Stay connected and your effort will be reciprocated
It was not easy to re-organize my life. Though I always tried to pitch in around the house, in truth, I took my wife’s work for granted. I never realized how much she did to keep our house in order. The more tasks I took over, the more exhausted I became. I had to give up many things, even though I was the well spouse. Many of my friendships withered away, even close ones, because I had no time to play a round of golf or go out for a beer. I had less time for my hobbies, simple things like wood-working I used to spend a few hours on each weekend. I could feel my health declining, and I started to have trouble sleeping at night. Worst of all, I couldn’t shake the guilty feeling that no matter what I was doing, it was never enough, or that I was making mistakes my wife never would’ve made.
It was actually my wife who first told me I needed help. She could tell I was getting exhausted and she knew I was having sleepless nights. We had another one of those honest and painful conversations, and she begged me to seek out support. Practical, psychological support, so I could get a grip on my new role. For too long I felt like I was juggling all the expectations of being a husband and a father, now a caregiver. Simply put, I could no longer do this all alone.
The best thing I did at this point was decide with my wife that I’d come clean with our friends. I told our friends about the disease. They really stepped up to the plate and some of them agreed to help out a few hours a week. This was invaluable, as I couldn’t stop working, and needed the security of knowing we had a hand around the house, so I could stay focused and keep my job.

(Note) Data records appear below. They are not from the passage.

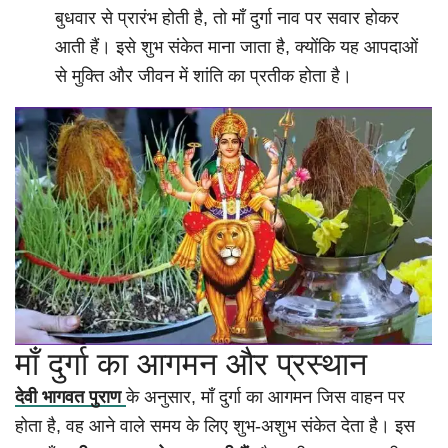
बुधवार से प्रारंभ होती है, तो माँ दुर्गा नाव पर सवार होकर
आती हैं। इसे शुभ संकेत माना जाता है, क्योंकि यह आपदाओं
से मुक्ति और जीवन में शांति का प्रतीक होता है।
माँ दुर्गा का आगमन और प्रस्थान
देवी भागवत पुराण
के अनुसार, माँ दुर्गा का आगमन जिस वाहन पर
होता है, वह आने वाले समय के लिए शुभ-अशुभ संकेत देता है। इस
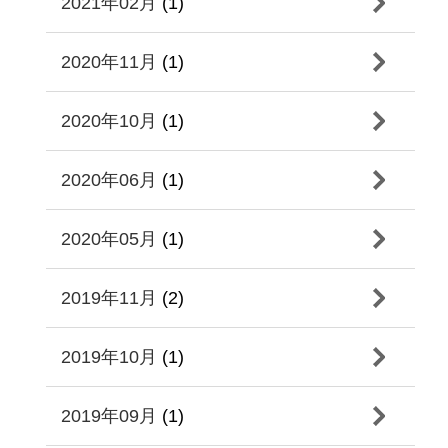
2021年02月
(1)
2020年11月
(1)
2020年10月
(1)
2020年06月
(1)
2020年05月
(1)
2019年11月
(2)
2019年10月
(1)
2019年09月
(1)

Be simple and positive to explain MS to your child
When my daughter turned three and became more aware of things, we had to tell her about the disease. She became afraid every time her mom was having a bad day, and kept asking me if she was going to die. Then she became afraid she might get sick, too. My wife and I decided that honesty was the best policy. We taught her about MS and how it affects her mom, and how her mom has to compromise, to limit herself from certain activities depending on the weather or her energy level. We taught her that the mood swings her mom sometimes had weren’t her fault, but the fault of MS. Most of all we taught her that MS could not change her mom’s love for her.
I have been so proud to watch my daughter grow up and see how well she handles everything. She finds different ways to spend time with her, even lying down in bed, or on the couch next to her, listening to music or audiobooks together. They have an unbreakable bond. I have noticed with pride that she is wise beyond her years and more compassionate than her friends. I never thought I’d say this, but in many ways the MS has made her a better person.
As time went on, things seemed to get less daunting. It felt like we’d been training for a marathon. When an exacerbation happened, my family reacted with a calmness and strength we didn’t know we had. The most important thing was being honest with our friends and family, and accepting their support. This was hard for me at first, I wanted to do everything on my own. But it wasn’t the right thing for my health. Now I feel healthier and better able to cope, and I am better at helping my wife. By admitting that I needed help, I became so much more capable of helping.